The school was rated "high" on the School Accountability Reports released Tuesday by the Colorado Department of Education, much to the pleasure of building administrator Rhonda Sweetser.

"We were really hoping for the 'high' rating after we had the high CSAP scores," Sweetser said. "It's always exciting to see it come out and it be high. Our teachers and students are doing really well. It's another pat on the back."

School Accountability Reports, which are given to every public school in the state, rate a school on its academic performance and improvement. Those ratings are based primarily on Colorado Student Assessment Program test scores. CSAP tests are administered to all public school students in grades three through 12.

Hayden Middle School and Hayden High School received "average" ratings on their School Accountability Reports.

The elementary school's "high" rating was a marked improvement from last year's "low" rating. However, school and district officials say the "low" rating was attributable to administrative errors in CSAP test scoring.

The Department of Education assigns School Accountability Report ratings according to the following breakdown: the top 8 percent of elementary schools receive an excellent rating; the next 25 percent receive a high rating; the next 40 percent receive an average rating; the next 25 percent receive a low rating, and the bottom 2 percent receive an unsatisfactory rating.

The same formula is used for middle schools and high schools.

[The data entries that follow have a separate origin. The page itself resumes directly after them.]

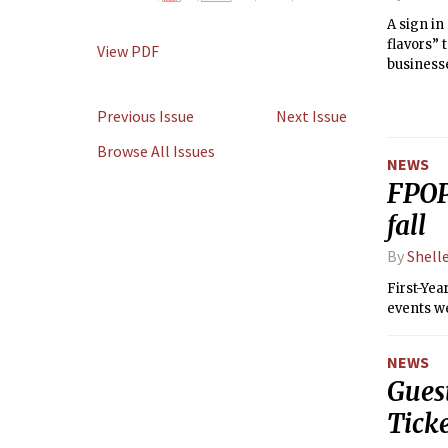
A sign in
flavors” 
View PDF
businesse
Previous Issue
Next Issue
Browse All Issues
NEWS
FPOP
fall
By
Shell
First-Ye
events wer
NEWS
Gues
Ticke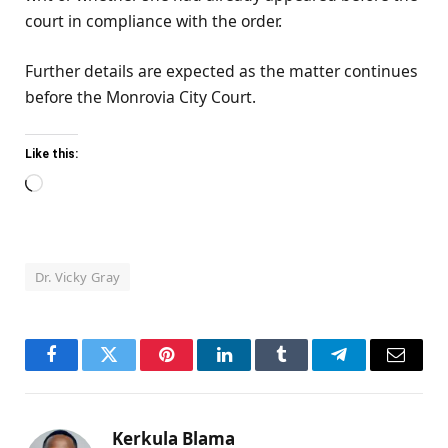
court in compliance with the order.
Further details are expected as the matter continues
before the Monrovia City Court.
Like this:
Loading…
Dr. Vicky Gray
Facebook
Twitter
Pinterest
LinkedIn
Tumblr
Telegram
Email
Kerkula Blama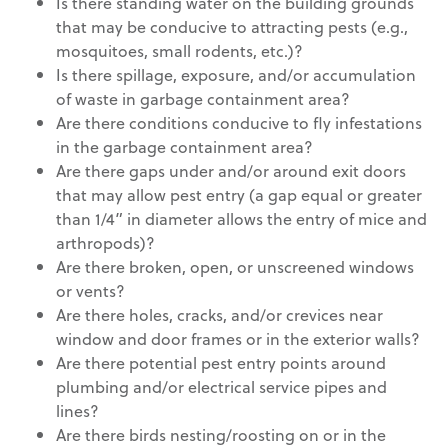
Is there standing water on the building grounds
that may be conducive to attracting pests (e.g.,
mosquitoes, small rodents, etc.)?
Is there spillage, exposure, and/or accumulation
of waste in garbage containment area?
Are there conditions conducive to fly infestations
in the garbage containment area?
Are there gaps under and/or around exit doors
that may allow pest entry (a gap equal or greater
than 1/4” in diameter allows the entry of mice and
arthropods)?
Are there broken, open, or unscreened windows
or vents?
Are there holes, cracks, and/or crevices near
window and door frames or in the exterior walls?
Are there potential pest entry points around
plumbing and/or electrical service pipes and
lines?
Are there birds nesting/roosting on or in the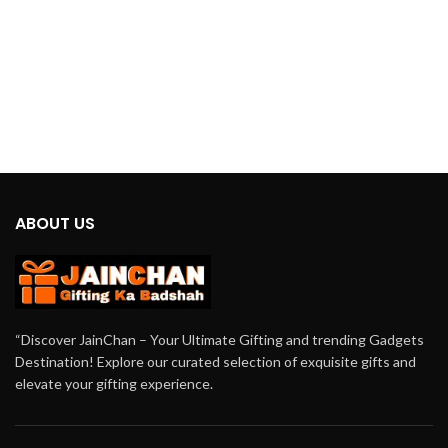
ABOUT US
“Discover JainChan – Your Ultimate Gifting and trending Gadgets
Destination! Explore our curated selection of exquisite gifts and
elevate your gifting experience.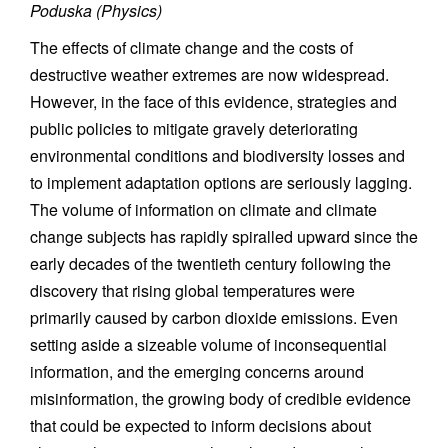
Poduska (Physics)
The effects of climate change and the costs of
destructive weather extremes are now widespread.
However, in the face of this evidence, strategies and
public policies to mitigate gravely deteriorating
environmental conditions and biodiversity losses and
to implement adaptation options are seriously lagging.
The volume of information on climate and climate
change subjects has rapidly spiralled upward since the
early decades of the twentieth century following the
discovery that rising global temperatures were
primarily caused by carbon dioxide emissions. Even
setting aside a sizeable volume of inconsequential
information, and the emerging concerns around
misinformation, the growing body of credible evidence
that could be expected to inform decisions about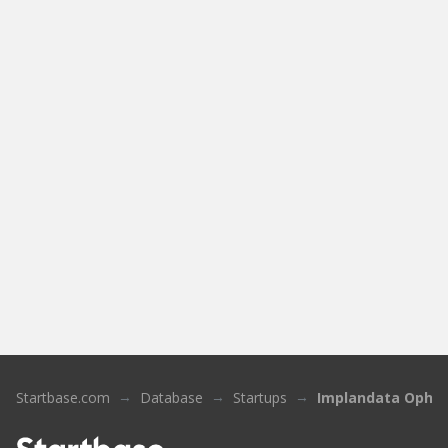
Startbase.com
Database
Startups
Implandata Ophth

"In the next couple weeks, we'll be getting copies (of the School Accountability Reports), and they are then sent home to parents," Hayden Superintendent Mike Luppes said. "I think the information that the parents get out of it is very, very good."

Luppes said programs have been implemented at the middle school and high school in an effort to improve school ratings and student academic progress. No one is satisfied with an average rating or stable yearly academic growth, he said.

The improving coordination among staff members and the Professional Learning Communities in place are two positive steps in the right direction, Luppes said.

"They will begin to pay results," he said. "It's a slow process. It's not an overnight quick fix."

No Routt County school was rated low or unsatisfactory.